Given a graph property $\Phi$, we consider the problem
$\mathtt{EdgeSub}(\Phi)$, where the input is a pair of a graph $G$ and a
positive integer $k$, and the task is to decide whether $G$ contains a $k$-edge
subgraph that satisfies $\Phi$. Specifically, we study the parameterized
complexity of $\mathtt{EdgeSub}(\Phi)$ and of its counting problem
$\#\mathtt{EdgeSub}(\Phi)$ with respect to both approximate and exact counting.
We obtain a complete picture for minor-closed properties $\Phi$: the decision
problem $\mathtt{EdgeSub}(\Phi)$ always admits an FPT algorithm and the
counting problem $\#\mathtt{EdgeSub}(\Phi)$ always admits an FPTRAS. For exact
counting, we present an exhaustive and explicit criterion on the property
$\Phi$ which, if satisfied, yields fixed-parameter tractability and otherwise
$\#\mathsf{W[1]}$-hardness.
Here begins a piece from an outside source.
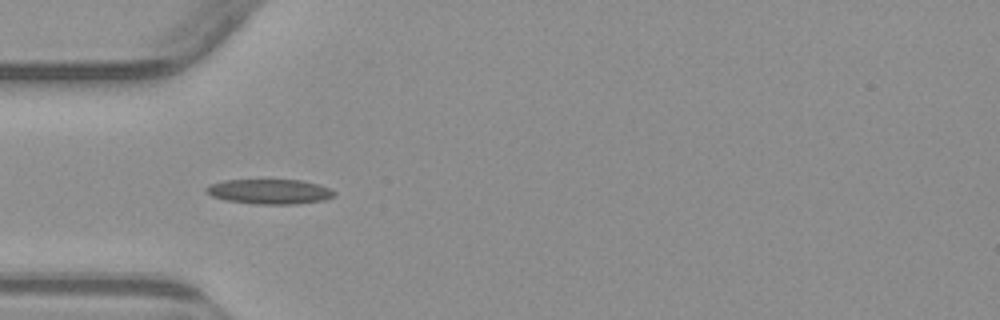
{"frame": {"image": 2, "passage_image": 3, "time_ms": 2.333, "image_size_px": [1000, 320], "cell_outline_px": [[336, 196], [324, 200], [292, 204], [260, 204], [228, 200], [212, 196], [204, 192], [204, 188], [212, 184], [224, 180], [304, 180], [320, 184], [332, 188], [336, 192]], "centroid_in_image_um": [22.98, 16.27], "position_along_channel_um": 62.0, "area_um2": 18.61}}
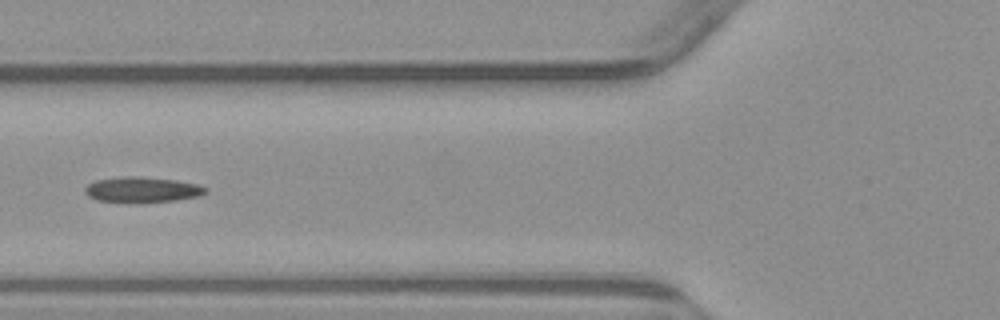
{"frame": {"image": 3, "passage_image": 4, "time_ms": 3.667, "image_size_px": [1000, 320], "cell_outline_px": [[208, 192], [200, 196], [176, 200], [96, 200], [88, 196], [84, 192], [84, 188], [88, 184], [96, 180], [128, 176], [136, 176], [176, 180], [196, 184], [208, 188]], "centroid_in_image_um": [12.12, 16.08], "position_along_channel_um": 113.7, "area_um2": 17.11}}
Additionally, most of our hardness results come
with an almost tight conditional lower bound under the so-called Exponential
Time Hypothesis, ruling out algorithms for $\#\mathtt{EdgeSub}(\Phi)$ that run
in time $f(k)\cdot|G|^{o(k/\log k)}$ for any computable function $f$.
As a main technical result, we gain a complete understanding of the
coefficients of toroidal grids and selected Cayley graph expanders in the
homomorphism basis of $\#\mathtt{EdgeSub}(\Phi)$. This allows us to establish
hardness of exact counting using the Complexity Monotonicity framework due to
Curticapean, Dell and Marx (STOC'17). Our methods can also be applied to a
parameterized variant of the Tutte Polynomial $T^k_G$ of a graph $G$, to which
many known combinatorial interpretations of values of the (classical) Tutte
Polynomial can be extended. As an example, $T^k_G(2,1)$ corresponds to the
number of $k$-forests in the graph $G$. Our techniques allow us to completely
understand the parametrized complexity of computing the evaluation of $T^k_G$
at every pair of rational coordinates $(x,y)$.